7 とりあえず整理をしよう
どうしたらいいのか分からない俺と、どうしたらいいのか分からない小さな『お助け妖精』。
だけどこのままここでこうしているわけにもいかず、俺は「はぁぁぁぁ」と大きなため息をついた。
「ごめん。俺も何が何だか分からなくて、持っていた本を見て勝手に色々決められたって八つ当たりみたいになった。『お助け妖精』に言っても仕方ないんだよな」
「すみません……」
ニコニコと登場した時とは対照的に、どんよりとして死んだような目をしている小さな姿を見て罪悪感が湧くけれど、それでもこの状況はどうにかしないといけない。

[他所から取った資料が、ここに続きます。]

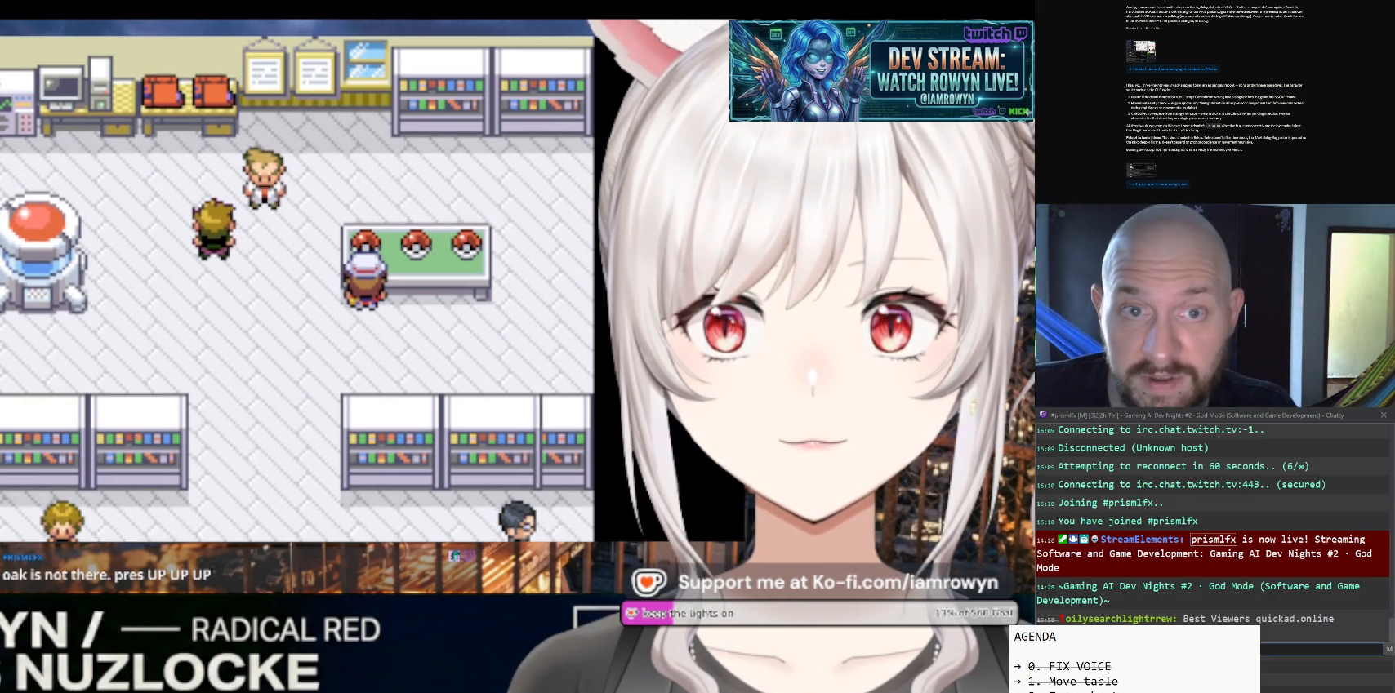
{"buttons": ["DPAD_DOWN"], "events": []}
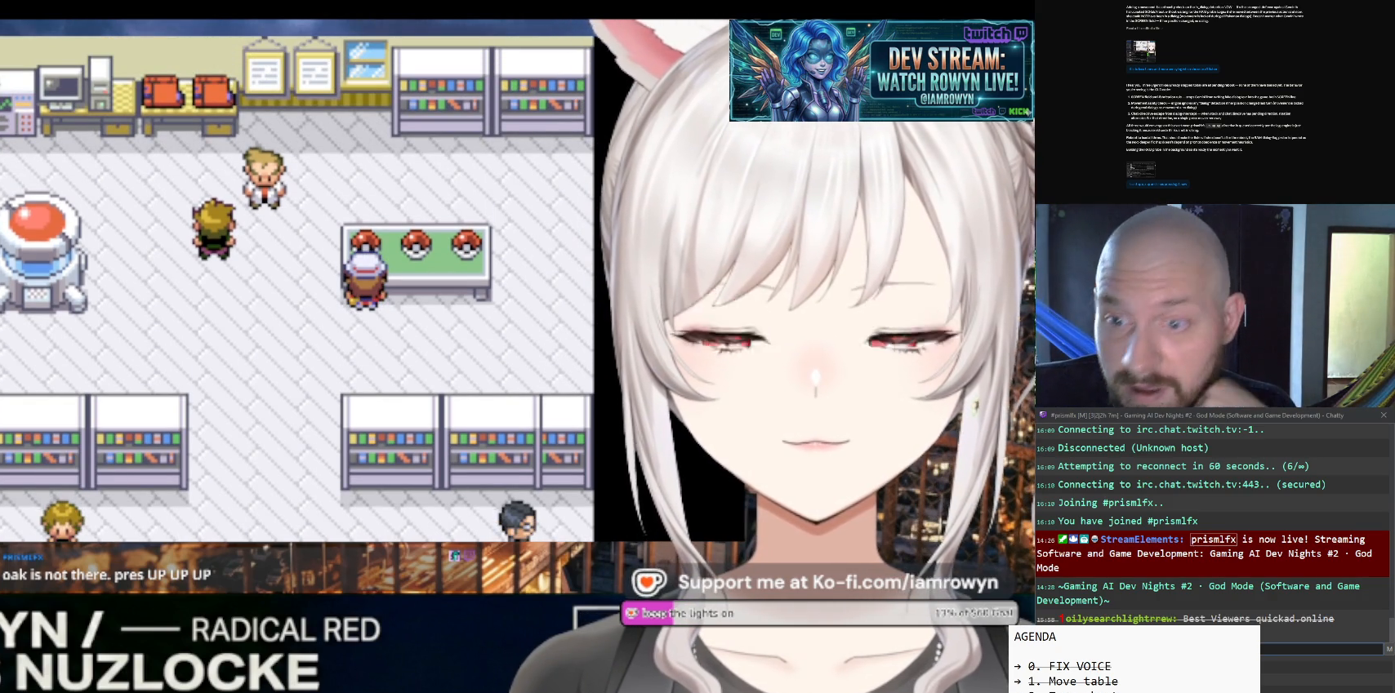
{"buttons": ["DPAD_DOWN"], "events": []}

だってさ、この本だってまだ見ていないし、俺のキャンプの思い出は小学校の林間学校で、地図を片手に近くの牧場までグループで歩いたのと、キャンプファイヤーしかないんだ。
「あのね、この本のように過ごすっていうのは俺には無理なんだ。だってまともなキャンプなんてした事ないし、ついさっきっていうか、もう昨日なのかな? それまでこんな事に興味もなかった。大体ベッド以外で寝た事ないし、サバイバルなんて論外だろう? それに虫嫌いだし! 料理だってレンチンしかした事ないし!」
「これ…………お嫌い……だったのですか?」
大きく目を見開いて尋ねてくる『お助け妖精』の疑問はもっともだ。嫌いならなぜこんなものを持っているのか。俺だって心の底からそう思うよ。

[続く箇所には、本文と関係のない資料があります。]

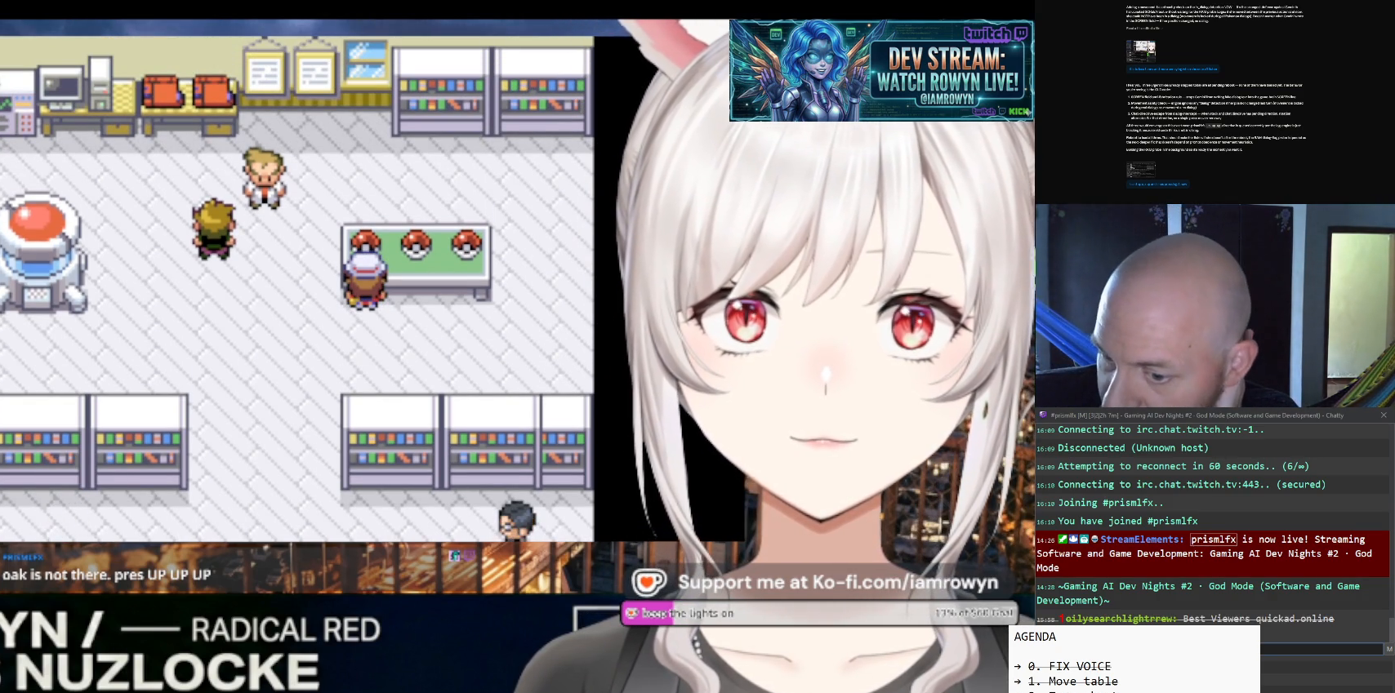
{"buttons": ["DPAD_DOWN"], "events": []}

「…………あのさ、『お助け妖精』っていうんだから、女神様に連絡をしてどうにか出来ないのかな?」
せめてサバイバル仕様らしい森の中ではなくて、きちんとした街の中で、贅沢でなくていいから、普通に暮らしていかれるようにしてほしい。
「で、出来ません。女神様が一度決めた事はどうにも出来ないのです。私はこの世界でアラタ様がやりたいと思う事の手助けをしていく事しか出来ません。というか、それが私の、私の……あ、忘れていました。これもでした」
そう言うと今にも泣き出しそうだった『お助け妖精』は再び俺の目の前にポンと本を出した。
「え……これって」
「はい。さきほどの本はどちらかというと実務的な感じで、あまり心惹かれない……じゃなくて、よく分からないから、世界観としてはこちらの本だとおっしゃっていました。でも全部同じではないです。似た感じの世界です」
「これに、似た感じの世界……」
今、俺は、俺を褒めたい。
心からこの本を一緒に買っていた俺を褒めてやりたい。
そしてサバイバルに心惹かれなかった女神様とやらも褒めたいとようやく思えた。
「じゃあ、この森だけでなく、普通の街もあるんだよね? 普通に人が暮らしているんだよね?」
「はい。あります。この森の周りにはいくつもの王国があります。そして人や獣人やエルフやドワーフ。そして私たちのような妖精や精霊も存在します」
「じゃ、じゃあ……ま、魔法は? 魔法が使える世界なのかな?」
「はい、使えます」
「俺も使えるのかな?」
「えっと、えっと、練習すれば使える筈です」
「それをお手伝いして助けてくれるのか?」
「そうです。それが『お助け妖精』なのです!」
登場した時と同じように嬉しそうな笑みを浮かべて、元気よく答えた小さな『お助け妖精』が俺の中で初めての希望になった。
そうか、俺、魔法が使えるんだ。
いきなり森の中で遭難みたいになっていて、手違いで死んだとか、異世界に転生したとか、その上キャンプだの、サバイバルだの、自給自足だのと自分のキャパシティを超えて大人げなく八つ当たりをしてしまったけれど、それでも小説の世界でしかありえなかった魔法というものに出会えるのであれば、頑張ってみよう。
「環がいたらチョロ過ぎるって言われそうだな……」
あちらの世界では俺は死んだ事になっているのかな。環は大丈夫だろうか。父さんと母さんにも会いたかったな。
「ああ、母さんのご飯。沢山持ってきてもらったのにな」
ふと「そこなの⁉」っていう環の声が聞こえたような気がして、何だか不意に泣きたくなった。